Required tasks:
**A)** Answer these from the thread on token use:
(i) Which company does the thread say announced token leaderboards?
(ii) How many agents does the poster with the OpenAI subscription say run practically all day?
(iii) How many tokens did one poster use last month on their day job's enterprise plan?
**B)** Translate this sentence from the thread on token use into Spanish: "And then the company acts surprised when their bills go through the roof."

Extract provided:
----------
I wonder how much of Uber blowing their AI budget and MSFT pulling their claude code licenses can be attributed to "tokenmaxxing".
When Meta announced token leaderboards and other followed, I could see this being the logical conclusion. That whole trend is so dumb because it leads to this.
Company announces they will measure developer performance by how many tokens they burn and constantly talks about how the best developers burn the most tokens. Developers see the message and start burning tokens. And then the company acts surprised when their bills go through the roof.
I personally use my OpenAI subscription pretty heavily, 2-3 agents running practically all day on various tasks but I never even get close to running into limits while I hear about others blowing through limits on multiple accounts in the same time period. I'm convinced that most of those folks and their elaborate workflows aren't really for productivity but for bragging rights about how much they use AI.
> I personally use my OpenAI subscription pretty heavily, 2-3 agents running practically all day on various tasks but I never even get close to running into limits
Same. But if I was working for an organization that measured token usage, you can bet I would be doing things like creating a cron job that uses claude to create a customized bespoke report update of the current status of all my open assigned tickets and message that to myself 4 times a day... token burn for zero purpose whatsoever.
> I'm convinced that most of those folks and their elaborate workflows aren't really for productivity but for bragging rights about how much they use AI.
This is quite the reductive, charged statement. Can I ask what subscription plan you're using?
My personal experience is unlike this at all-- I work on ever-expanding codebases so I can easily burn tokens. Not to mention, structured agentic coding with adverserial reviews & task organization is not token-efficient. Additionally, for the problems I'm working on, only xhigh or high reasoning gives me worthwhile results while saving time. There are definitely configurations where default consumption doesn't work.
For reference, I used 15 billion tokens (most of it cached) last month on my day job's enterprise plan. That doesn't include my personal plans' usage.
I make like 2 prompts a week to gemini flash on the weband get more done than all the people that are exhibiting literal manic behavior in the way they use LLMs.
I really wish the management behind these dumb ideas couldnt just quietly pretend they never did it once it goes out of fashion.
The fact that somebody established a leaderboard for tokenmaxxing ought to follow you around like a black cloud for the rest of your career once the collective hallucination lifts and people realize just how monumentally stupid it was.
----------
Material provided:

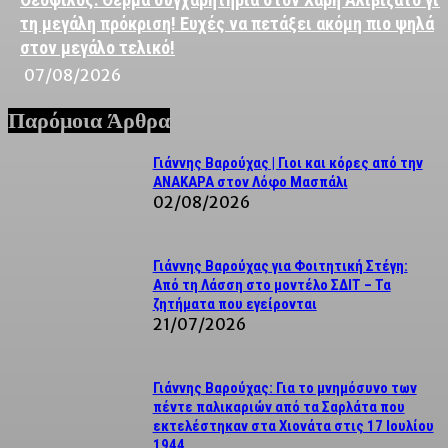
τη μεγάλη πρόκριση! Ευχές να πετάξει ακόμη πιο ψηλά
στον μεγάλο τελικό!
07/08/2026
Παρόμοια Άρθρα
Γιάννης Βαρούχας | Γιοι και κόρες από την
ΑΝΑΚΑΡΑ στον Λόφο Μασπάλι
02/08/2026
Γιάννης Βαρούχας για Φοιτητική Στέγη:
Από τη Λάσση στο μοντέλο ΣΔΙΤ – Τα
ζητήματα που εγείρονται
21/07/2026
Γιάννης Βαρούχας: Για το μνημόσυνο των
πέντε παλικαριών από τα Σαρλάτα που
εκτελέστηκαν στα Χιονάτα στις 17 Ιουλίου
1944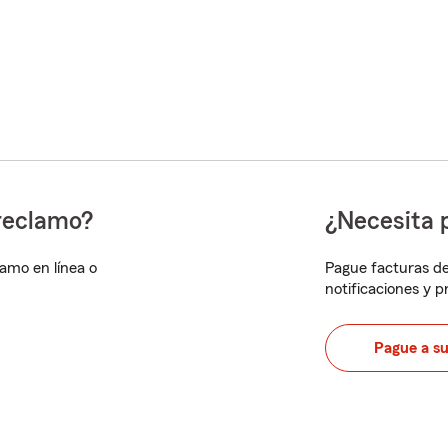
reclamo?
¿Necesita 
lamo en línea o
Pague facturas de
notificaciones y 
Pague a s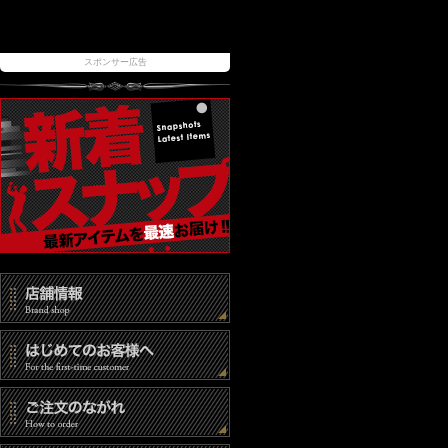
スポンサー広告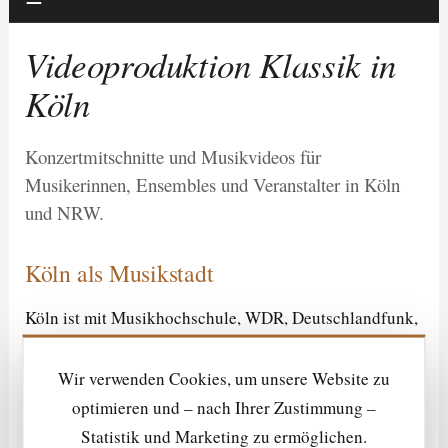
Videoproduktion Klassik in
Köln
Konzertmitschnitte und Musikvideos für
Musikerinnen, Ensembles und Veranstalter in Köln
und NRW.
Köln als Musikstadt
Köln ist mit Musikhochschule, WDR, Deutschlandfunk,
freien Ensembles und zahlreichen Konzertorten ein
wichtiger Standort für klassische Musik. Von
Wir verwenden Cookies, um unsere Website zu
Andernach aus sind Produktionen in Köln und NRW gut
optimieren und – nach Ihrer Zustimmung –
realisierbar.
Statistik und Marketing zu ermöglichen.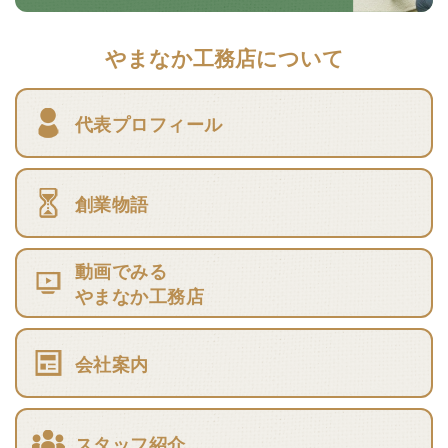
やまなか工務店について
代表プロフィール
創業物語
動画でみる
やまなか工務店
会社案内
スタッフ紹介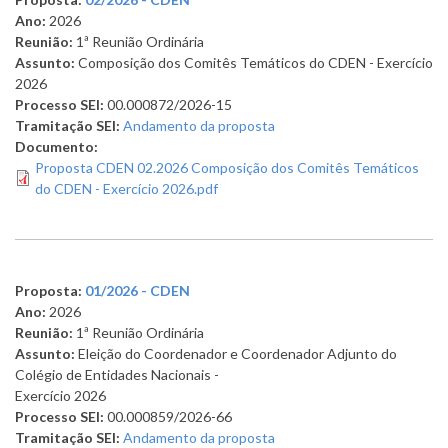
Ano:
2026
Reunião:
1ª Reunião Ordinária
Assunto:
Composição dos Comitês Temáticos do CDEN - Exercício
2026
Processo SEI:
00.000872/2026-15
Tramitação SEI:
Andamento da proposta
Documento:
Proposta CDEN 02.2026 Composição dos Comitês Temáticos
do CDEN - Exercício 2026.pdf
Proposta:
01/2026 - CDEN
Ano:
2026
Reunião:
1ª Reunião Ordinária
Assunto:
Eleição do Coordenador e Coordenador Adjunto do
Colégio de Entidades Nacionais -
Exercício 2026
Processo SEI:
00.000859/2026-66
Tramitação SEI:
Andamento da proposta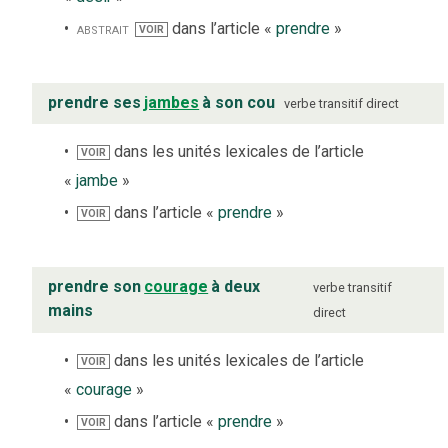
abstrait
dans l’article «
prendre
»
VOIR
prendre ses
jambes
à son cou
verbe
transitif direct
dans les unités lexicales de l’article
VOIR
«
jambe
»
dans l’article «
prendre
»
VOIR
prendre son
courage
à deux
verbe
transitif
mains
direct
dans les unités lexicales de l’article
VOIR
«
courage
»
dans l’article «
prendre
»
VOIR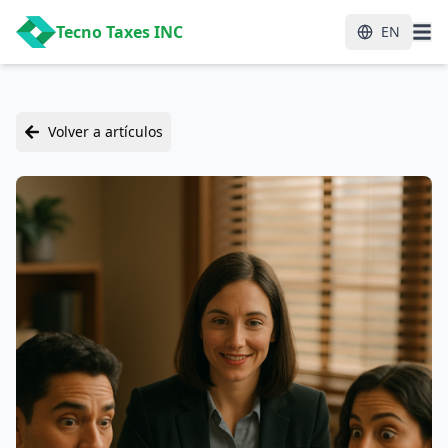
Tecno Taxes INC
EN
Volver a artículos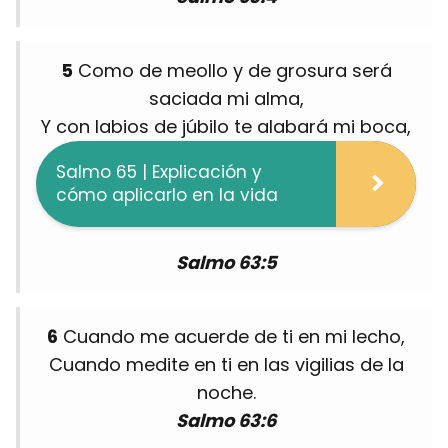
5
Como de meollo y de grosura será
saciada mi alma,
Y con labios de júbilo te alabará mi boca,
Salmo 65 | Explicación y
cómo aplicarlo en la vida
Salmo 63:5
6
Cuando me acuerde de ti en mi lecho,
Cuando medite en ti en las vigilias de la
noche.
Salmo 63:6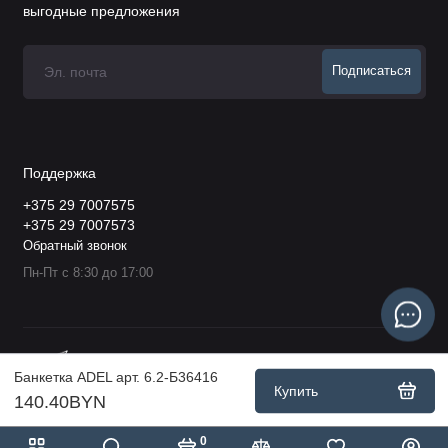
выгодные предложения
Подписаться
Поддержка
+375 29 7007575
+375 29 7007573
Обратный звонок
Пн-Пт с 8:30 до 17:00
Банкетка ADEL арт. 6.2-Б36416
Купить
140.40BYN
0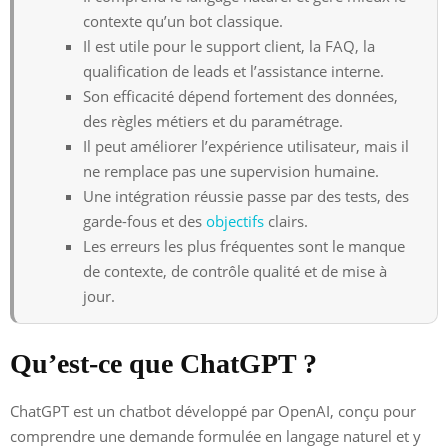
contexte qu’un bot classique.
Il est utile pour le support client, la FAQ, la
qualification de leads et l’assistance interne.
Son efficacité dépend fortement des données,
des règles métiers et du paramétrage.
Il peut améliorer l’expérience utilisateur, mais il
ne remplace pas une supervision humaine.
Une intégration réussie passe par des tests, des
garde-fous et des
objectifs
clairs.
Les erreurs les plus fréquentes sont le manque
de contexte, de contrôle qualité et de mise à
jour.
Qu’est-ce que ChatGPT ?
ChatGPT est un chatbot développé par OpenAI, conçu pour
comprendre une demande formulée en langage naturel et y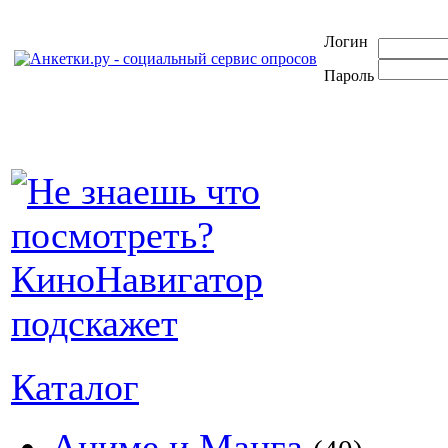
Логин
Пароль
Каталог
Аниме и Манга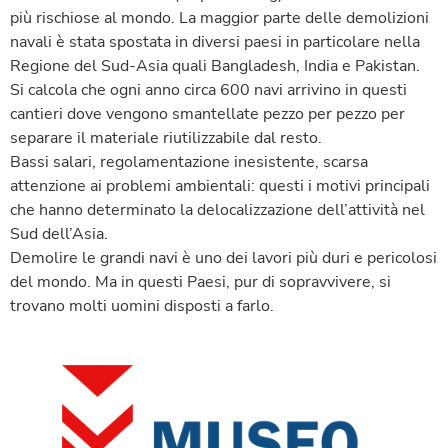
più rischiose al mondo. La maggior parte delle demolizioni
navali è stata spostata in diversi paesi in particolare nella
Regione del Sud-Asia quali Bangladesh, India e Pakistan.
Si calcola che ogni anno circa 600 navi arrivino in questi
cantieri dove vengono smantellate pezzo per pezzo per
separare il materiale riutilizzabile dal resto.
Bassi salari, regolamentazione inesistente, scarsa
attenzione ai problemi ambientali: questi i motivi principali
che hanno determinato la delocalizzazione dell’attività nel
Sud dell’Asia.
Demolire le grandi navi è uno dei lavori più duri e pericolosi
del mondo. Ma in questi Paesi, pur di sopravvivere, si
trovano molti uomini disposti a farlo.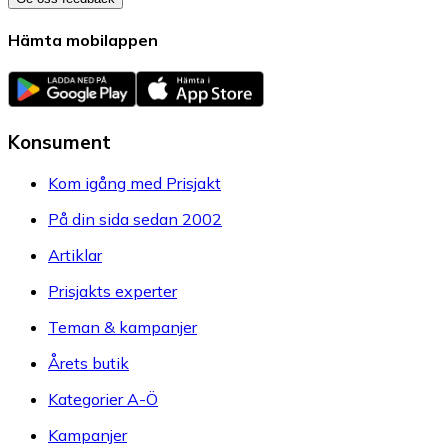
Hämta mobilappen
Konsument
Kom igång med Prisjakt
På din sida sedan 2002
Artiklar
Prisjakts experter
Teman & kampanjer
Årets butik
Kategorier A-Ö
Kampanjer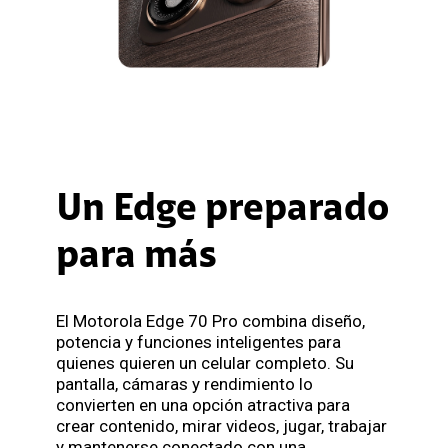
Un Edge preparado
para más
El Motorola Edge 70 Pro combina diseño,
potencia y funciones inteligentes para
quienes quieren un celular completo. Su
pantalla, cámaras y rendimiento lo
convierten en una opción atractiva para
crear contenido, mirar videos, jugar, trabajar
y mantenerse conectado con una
----------
Results of the exercise:
**A)**
(i) Meta
(ii) 2-3
(iii) 15 billion (most of it cached)

**B)** Y luego la empresa se hace la sorprendida cuando sus facturas se disparan.